Dear Firstborn, This Is My Biggest Parenting Regret

Dear Firstborn,

I have regrets. You'll have them, too, someday. We all do. Once you become a parent, these regrets may swirl around your head like a black fly refusing to buzz away.

You made me a mother. You poured more love into my heart than I ever thought possible. When you were a baby, your sweet coos from the monitor woke me each morning. I clutched the covers to my chin and thanked God for you while I listened a little longer. Then, I skipped to your crib, our dark eyes met, and the corners of our lips magnetically went upward.

I had high expectations from even those early days. As my firstborn, you would be perfect. You'd sleep through the night, walk before age 1, learn your ABCs, potty-train, and even start simple addition. As a teacher, I'd shape you like the Play-Doh in your chubby fingers. And now, just like that, you're in kindergarten. And things aren't perfect — you're not perfect. Sometimes the disappointment you feel bears down on you, and I take responsibility for that.

I regret climbing a ladder and placing you high on that pedestal. Turns out, kindergarten is hard. You come home with dark circles under your eyes, tired of working both your body and brain. At 5 years old, stress is clenched in your fists. I know you're not taking it out on me. You can't help it.

Now someone else is teaching you. It's my turn to love you only — no more teaching. When you get home from school, it will be no homework, no pushing you to do anything more. It's time to connect through touch, a game of war, and a book, if you're up to it.

Sweet firstborn, it was my job to prepare you for school, but I regret putting pressure on you to only succeed. That's impossible. Humans fail, but then we get up.

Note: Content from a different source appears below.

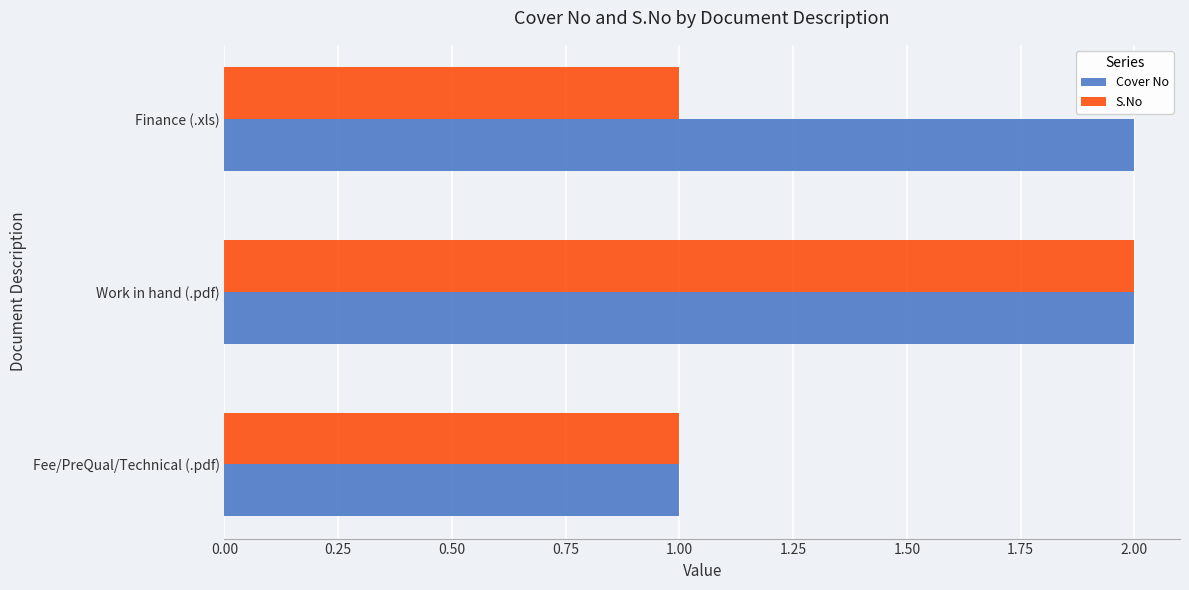

Which series changed the most between Fee/PreQual/Technical (.pdf) and Finance (.xls)?

Cover No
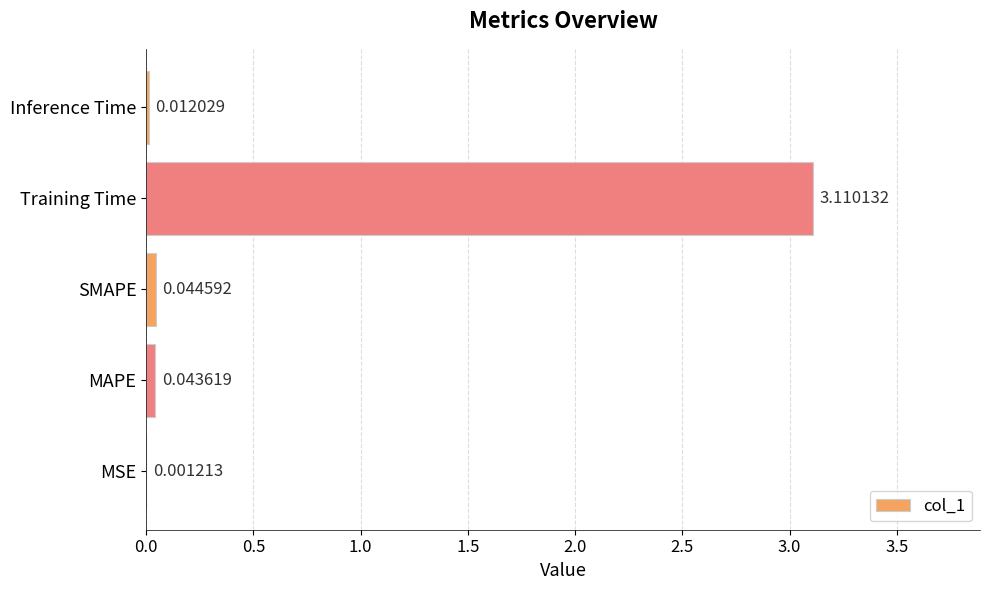

Between SMAPE and Training Time, which is larger?

Training Time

From here on out, I will encourage you and still push you when you need it, but I've taken you down from that pedestal, knowing that it will hurt more when you fall from the top. You can make it back up there on your own; you don't need your mother delicately placing you there. Parenting you is the greatest accomplishment of my life, even with that black fly of regret circling my head, and although you're not perfect, you're perfect as my son.